CHARMING PYTHON #B9: Making Python Run as Fast as C
Psyco - The Python Specializing Compiler

David Mertz, Ph.D.
Just-in-time Writer, Gnosis Software, Inc.
August, 2002

    In some ways the design of Python resembles the design of
    Java. Both utilize a virtual machine that interprets
    specialized pseudo-compiled byte-codes.  One area where JVM's
    are more advanced than Python is in optimizing the execution
    of byte-codes. To Python's rescue comes Psyco--the Python
    Specializing Compiler--which right now is an external module,
    but which could someday be included in Python itself.  With
    only a tiny amount of extra programming, Psyco can often
    be used to increase the speed of Python code by orders of
    magnitude. This article looks at what Psco is, and tests it
    in some applications.

INTRODUCTION
------------------------------------------------------------------------

  Python is usually fast enough for what you want it to do.
  Ninety percent of the concerns that novice programmers express
  about the execution speed of an interpreted/byte-compiled
  language like Python are simply naive.  On modern hardware,
  most unoptimized Python programs run as fast as they need to,
  and there is really no point in spending extra programming
  effort to make an application run faster.

  This installment, therefore, is only interested in that other
  10%.  Once in while, Python programs (or programs in other
  languages) run impracticably slowly.  What is needed for a
  given purpose varies greatly--shaving off milliseconds is
  rarely compelling (but more often than never), but speeding up
  tasks that run for minutes, hours, days, or weeks is often
  worthwhile.  Moreover, it should be noted that not everything
  that runs slowly is CPU bound; if a database query takes hours
  to complete, for example, it makes little difference whether
  the resulting dataset takes one or two minutes to process.
  This installment is also not about I/O issues.

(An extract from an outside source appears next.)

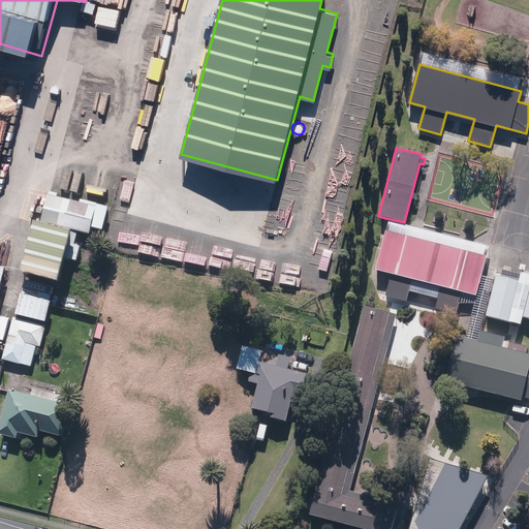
[(42,223),(91,235),(98,204),(82,200),(81,203),(58,197),(59,194),(50,192),(42,223)]
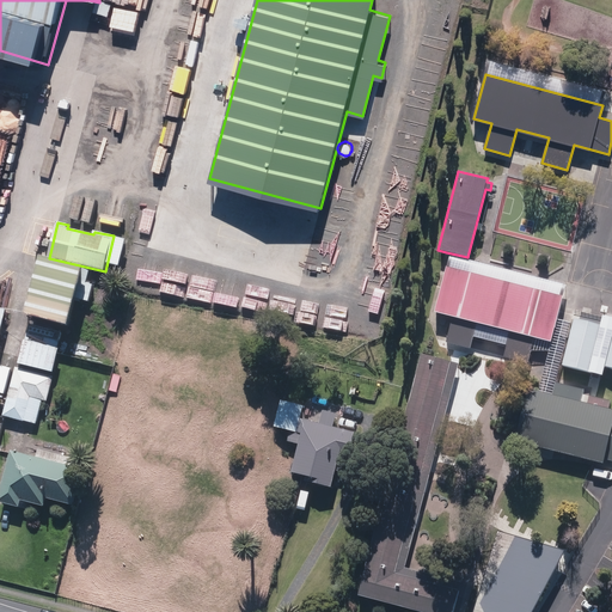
[(110,252),(122,255),(126,240),(114,238),(110,252)]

  There are a number of ways to speed up Python programs.  The
  first technique that should come to every programmers mind is
  an improvement to the algorithms and data structures used.
  Micro-optimizing the steps of an inefficient algorithm is a
  fool's errand.  For example, if the complexity order of the
  current technique is O(n**2), speeding up the steps by 10x is a
  lot less helpful where it matters than is finding an O(n)
  substitute.  This comparative moral applies even where
  approaches as extreme as a rewrite in assembly are
  considered--the right algorithm in Python will often go faster
  than the wrong algorithm in hand-tuned assembly.

  The second technique to consider is to profile your Python
  application, with an eye toward rewriting key portions as C
  extension modules.  Using an extension wrapper like SWIG, you
  can create a C extension that executes the most time consuming
  elements of your program as C code.  Extending Python in this
  manner is relatively straightforward, but does require a bit of
  a learning curve (and knowledge of C).  Very often you will
  find that the large majority of the time spent in executing
  your Python application is spent in just a handful of
  functions, so considerable gains are possible.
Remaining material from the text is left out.